Île-d'Aix

Île-d'Aix (pronounced [il dɛks]) is a commune in the French department of Charente-Maritime, region of Nouvelle-Aquitaine (before 2015: Poitou-Charentes), off the west coast of France.

During the French Revolution, in 1794, the island was used as a prison for the suppression of religious opponents in which hundreds of priests were left to die in moored prison-boats.

On the night of 11 April 1809, Captain Thomas Cochrane led a British fireship attack against a squadron of French warships anchored in the Basque Roads.

[4] From 12 to 15 July 1815, after the defeat at Waterloo, Napoleon spent his last days in France at Île d'Aix, in an attempt to slip past a Royal Navy blockade and escape to North America.

Realising the impossibility of accomplishing his plan, he wrote a letter to the British regent[5] and finally surrendered to HMS Bellerophon, which took him to Torbay and Plymouth before he was transferred to Saint Helena.

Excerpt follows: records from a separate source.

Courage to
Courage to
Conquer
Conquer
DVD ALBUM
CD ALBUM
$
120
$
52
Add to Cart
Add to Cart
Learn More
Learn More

The Algerian independentist and future President Ben Bella was imprisoned there from 1956 to 1962, together with other National Liberation Front militants such as Mohamed Khider and Hocine Aït Ahmed.

Altesse royale, en butte aux factions qui divisent mon pays et à l'inimitié des plus grandes puissances de l'Europe, j'ai consommé une carrière politique, et je viens, comme Thémistocle, m'asseoir au foyer du peuple Britannique.

Your royal highness, confronted with the various factions that divide my country, and with the enmity of the greatest nations of Europe, my political career has come to an end, and here I come, like Themistocles, to sit at the hearth of the British people.